In most stories, however, especially in speculative and adventure fiction, many of not most conflicts are going to come down to one method of resolution: a fight.  There’s a shootout at high noon, a sword duel, fisticuffs, or an epic space battle.  Someone wins, someone is defeated, likely wounded, possibly killed.

Most of us, however, have no more been in, say, an epic space battle, than in the operating room.   A little bit of research can help make up for that.  Unless you’re very much changing the rules for your story, by and large space combat is going to be run by Sir Isaac Newton.   Many various ways a human can break another human or introduce them to sharp bits of metal have been studied and invented over the years.

I myself am a dabbler in martial arts, fencing, and more than a little bit of rocket science.   All of these, at various times, have come into play my writing combat.

But what happens when you’re writing, as I am for several of my stories, duels between mages, or superhuman mystic warriors?  Or that aforementioned epic space battle where you have changed the rules of physics with some form of phlebitonium?

Well… that last sentence on the space battle gives it away.  In the regions where you step outside human experience and can no longer rely on research… you’re creating the rules, as part of your world.  Hopefully, by the time you get to a fight, you do know the rules of whatever is different.
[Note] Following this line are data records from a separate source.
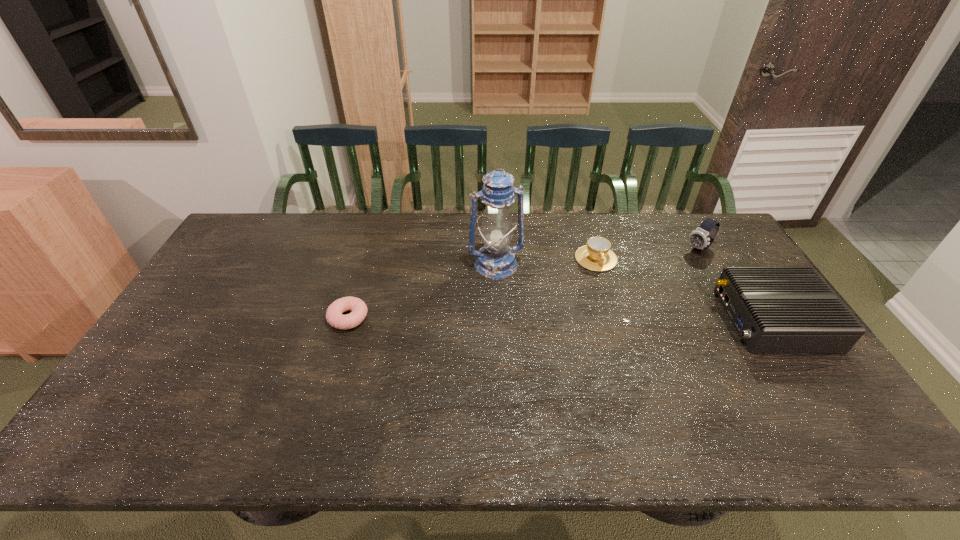
Where is `vacant space on the desktop that is between the shortest object and the third tallest object and is positioned on the front-facing side of the tallest object`? This screenshot has width=960, height=540. vacant space on the desktop that is between the shortest object and the third tallest object and is positioned on the front-facing side of the tallest object is located at coordinates (514, 319).

The width and height of the screenshot is (960, 540). I want to click on vacant spot on the desktop that is between the leftmost object and the third shortest object and is positioned with the handle on the side of the second shortest object, so click(x=621, y=319).

Image resolution: width=960 pixels, height=540 pixels. What are the coordinates of `free space on the desktop that is between the doughnut and the third tallest object and is positioned on the face of the second tallest object` in the screenshot? It's located at (595, 319).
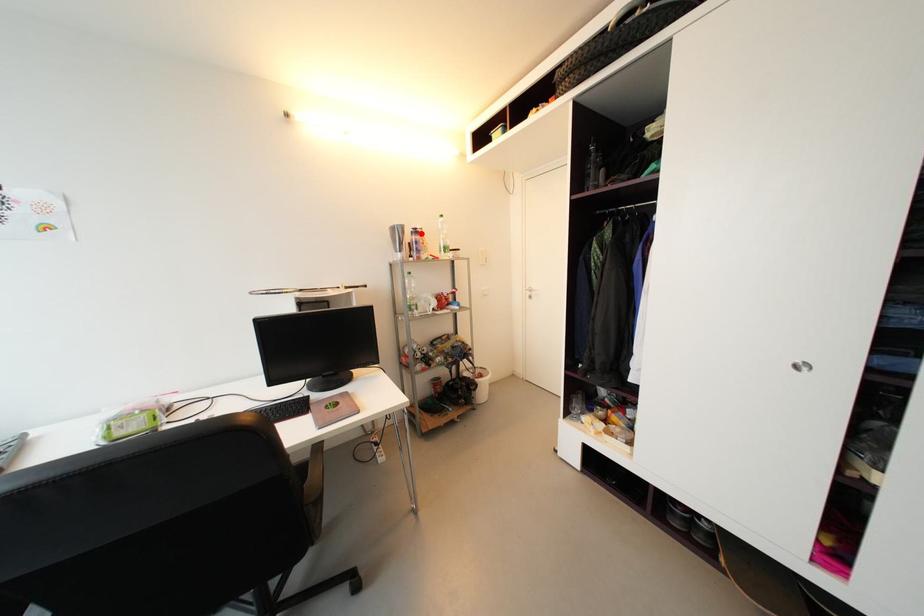
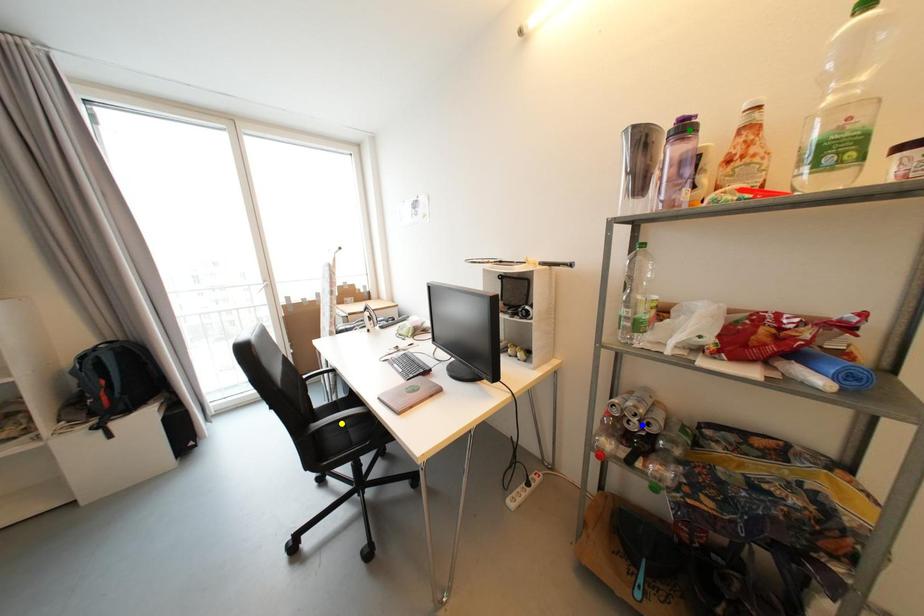
Question: I am providing you with two images of the same scene from different viewpoints. A red point is marked on the first image. You are given multiple points on the second image. Which point in image 2 represents the same 3d spot as the red point in image 1?

Choices:
 (A) yellow point
 (B) green point
 (C) blue point

Answer: (B)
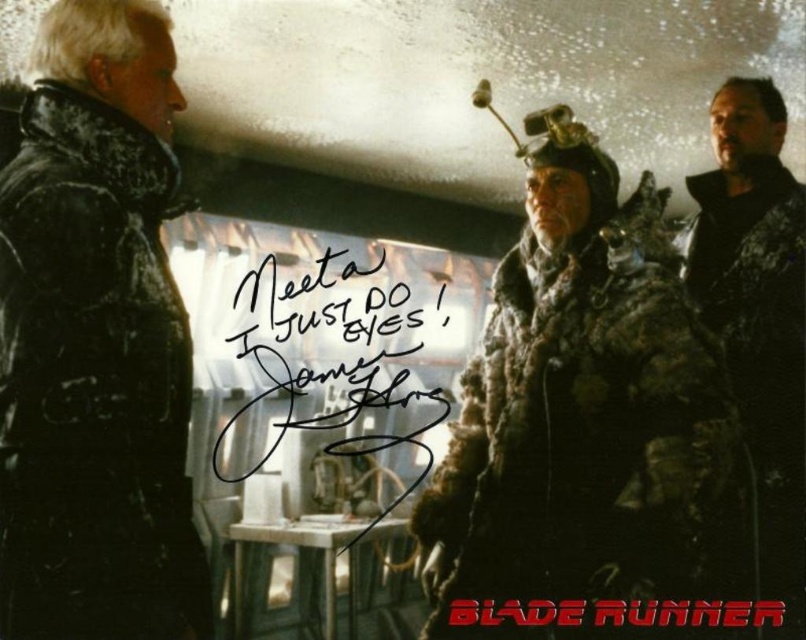
Question: Which of the following is the farthest from the observer?

Choices:
 (A) red plastic text at center
 (B) black textured coat at left

Answer: (A)

Question: Which point appears closest to the camera in this image?

Choices:
 (A) (30, 317)
 (B) (543, 289)
 (C) (707, 609)
 (D) (422, 305)

Answer: (A)

Question: From the image, what is the correct spatial relationship of fuzzy fur coat at center in relation to camouflage jacket at right?

Choices:
 (A) right
 (B) left

Answer: (B)

Question: Can you confirm if camouflage jacket at right is bigger than red plastic text at center?

Choices:
 (A) no
 (B) yes

Answer: (B)

Question: Which object is farther from the camera taking this photo?

Choices:
 (A) fuzzy fur coat at center
 (B) red plastic text at center

Answer: (B)

Question: Does black ink writing at center have a greater width compared to red plastic text at center?

Choices:
 (A) yes
 (B) no

Answer: (A)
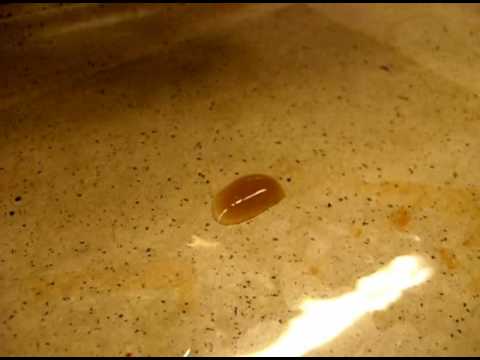
Where is `countertop`? countertop is located at coordinates (297, 134).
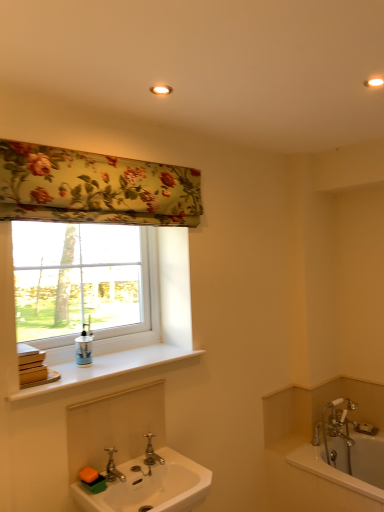
Where is `free space above floral fabric at upper left (from a real-world perspective)`? This screenshot has height=512, width=384. free space above floral fabric at upper left (from a real-world perspective) is located at coordinates (106, 152).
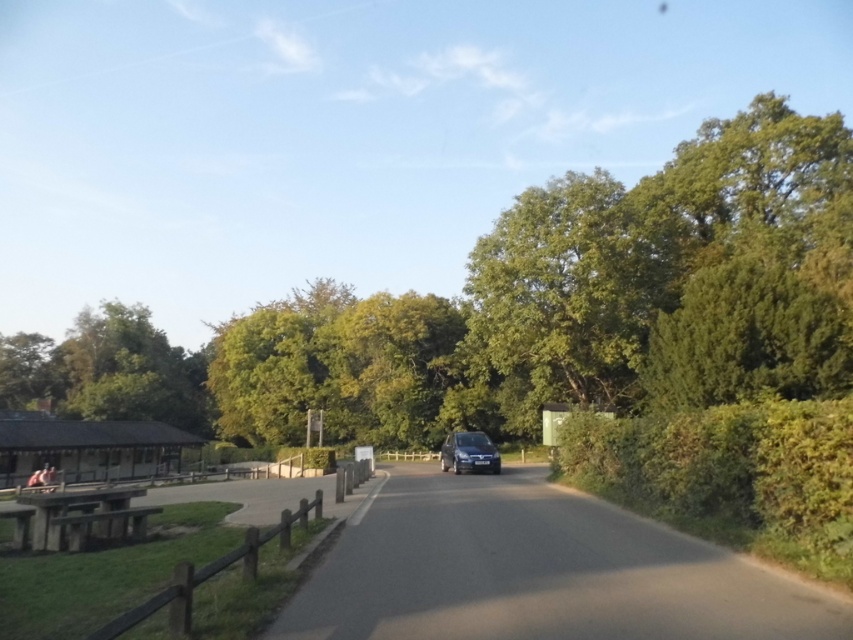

If you’re writing the rules of engagement, then the engagement follows what you think to happen.  Be consistent, be clear… but make it what you see in your mind and don’t worry too much about correctness – we’re into the region where no one can you what is wrong, because no one else really knows what the rules are.

Obviously, if you can do research, do it.  I speak as an informationophile who can’t know enough, really, so research is no real burden to me.   Research if you can, fudge it a bit where necessary (a few of the right words can go a long way) and when you step outside what you can research… remember that you’re the one writing the rules in this fictional world.